Warum aspern Seestadt ein tauglicher Weg ist, dem Flächenfraß Einhalt zu gebieten.
Kommentar zur Nachhaltigkeit von Robert Lechner, Geschäftsführer Österreichisches Ökologie-Institut
In Österreich verbauen wir täglich 11,5 Hektar fürs Wohnen, Arbeiten, die damit zusammenhängende Infrastruktur und den ganzen
Rest aus Freizeit, Spaß und anderen Annehmlichkeiten. Dieser Europameistertitel der besonderen Art macht den politisch Verantwortlichen
− aufgrund der in dieser Sache weltweit berechtigt vorgebrachten Argumente von Greta Thunberg & Co − keinen Spaß mehr.
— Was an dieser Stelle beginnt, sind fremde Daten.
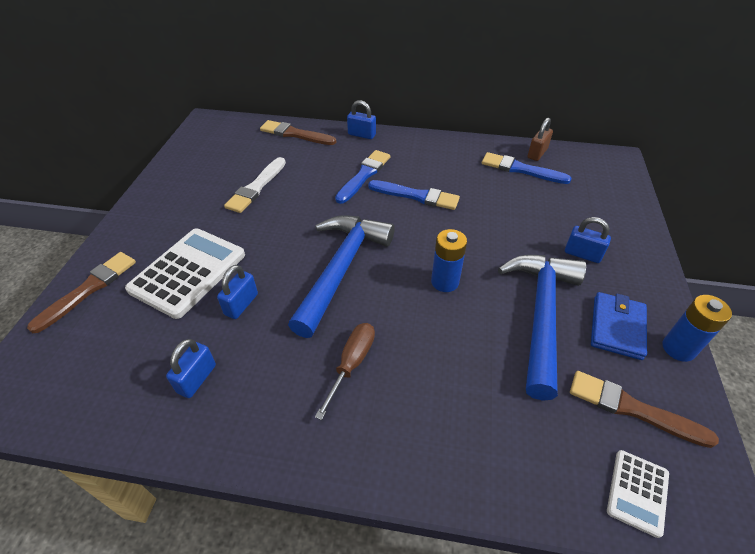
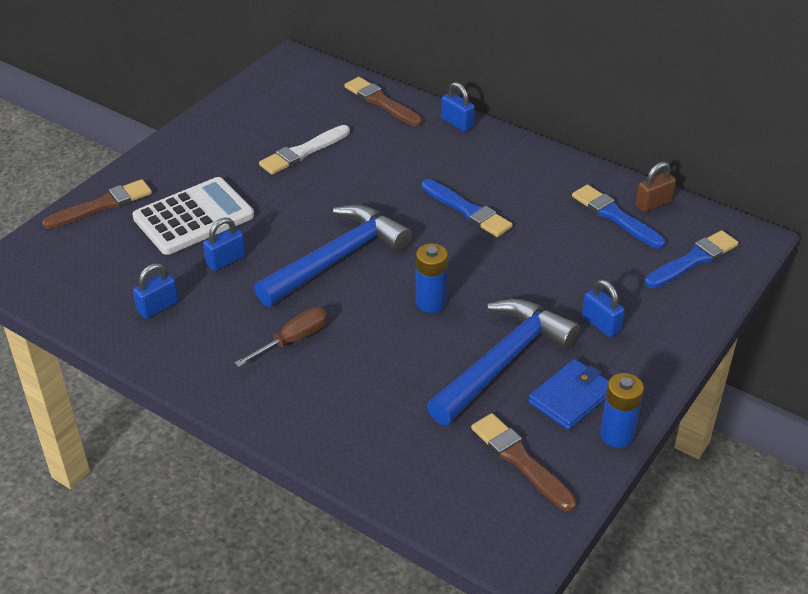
camera: 25 degrees right, 5 degrees down
(364, 175) = (426, 171): blue brush -> blue brush (693, 260)
(637, 492) = (466, 512): white calculator -> none

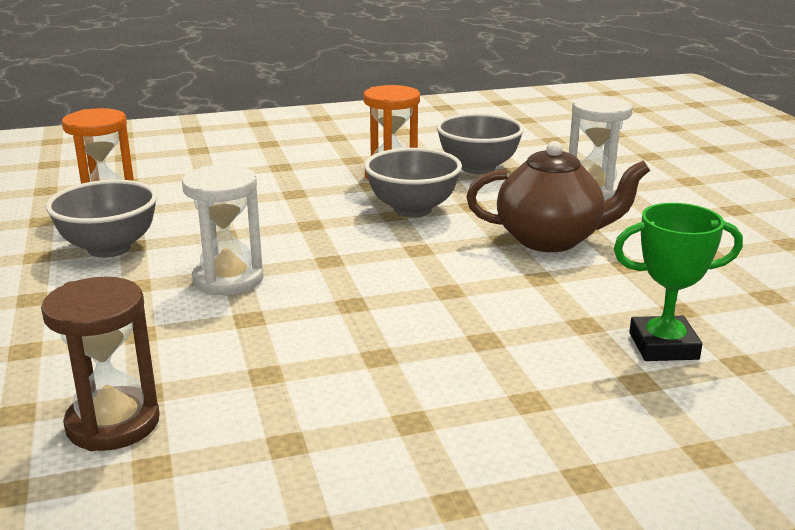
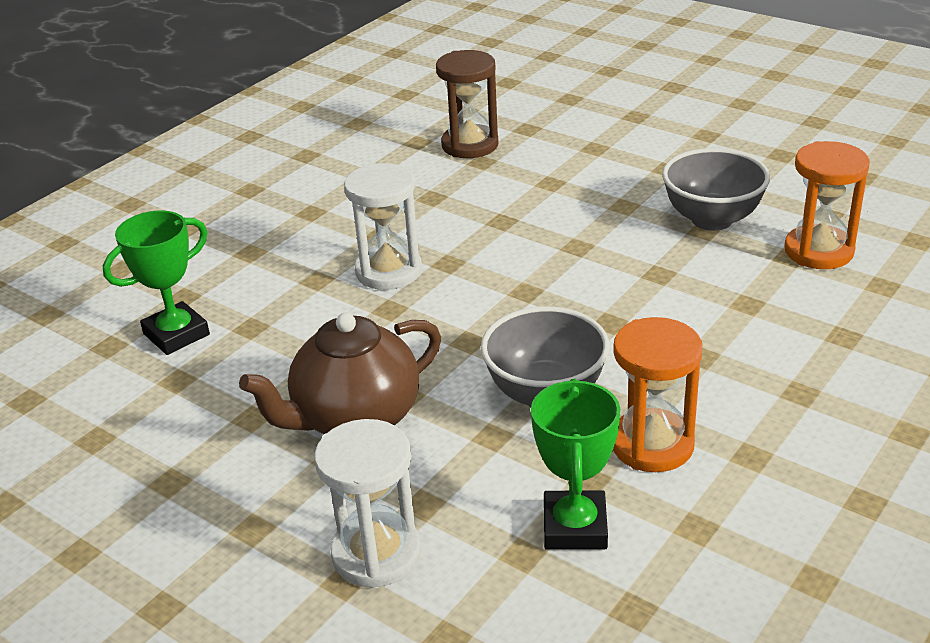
camera: 145 degrees right, 10 degrees up
(228, 279) = (570, 238): white hourglass -> white hourglass (388, 271)
(478, 168) = (575, 527): grey bowl -> green trophy

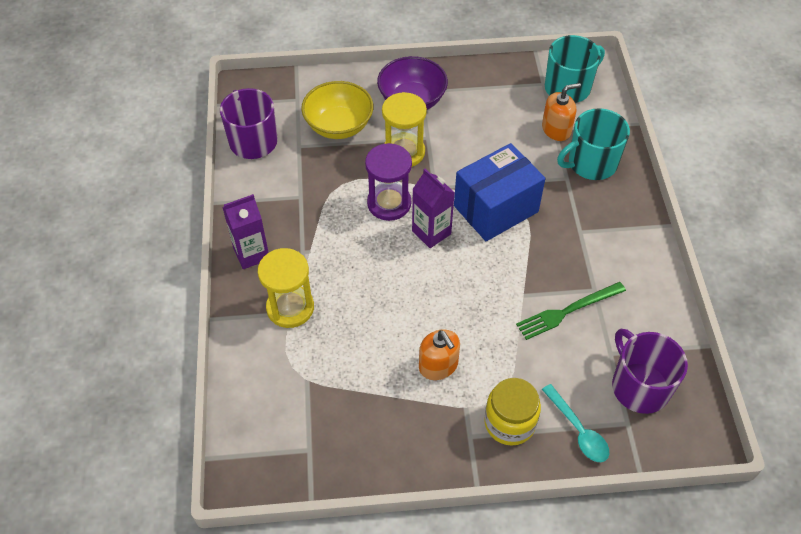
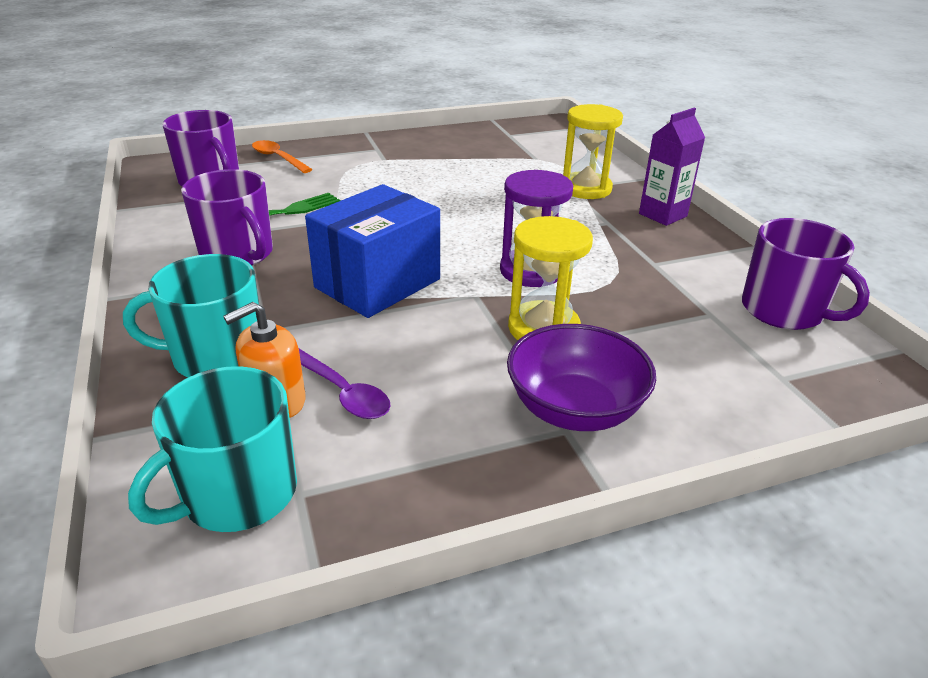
camera: 165 degrees right, 20 degrees down
(339, 126) = (674, 349): yellow bowl -> none
(431, 232) = (460, 252): purple carton -> none
(438, 365) = (417, 174): orange soap dispenser -> none
(509, 423) = (342, 156): yellow jar -> none
(523, 128) = (342, 392): none -> purple spoon
(578, 430) = (278, 158): turquoise spoon -> orange spoon
(591, 163) = (216, 356): turquoise mug -> turquoise mug turned 150 degrees counterclockwise
(594, 259) = (238, 254): none -> purple mug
Das zuletzt von der nationalen Politik verlautete Ziel für 2030 ist seit zwei Jahrzehnten gleich und unerreicht. Maximal 2,5
Hektar oder 25.000 Quadratmeter pro Tag können wir uns erlauben, mehr nicht. Der seit Jahren stabile tägliche Anteil Wiens
am Flächenverbrauch Österreichs beträgt 0,2 Hektar oder acht Prozent des nationalen Zielwerts für 2030. Nur der Vollständigkeit
halber: In Wien lebt und arbeitet mehr als ein Fünftel der Bevölkerung. In der Seestadt liegt der Anteil an diesen 0,2 Hektar
Wiens bei statistischen 263 Quadratmetern pro Tag.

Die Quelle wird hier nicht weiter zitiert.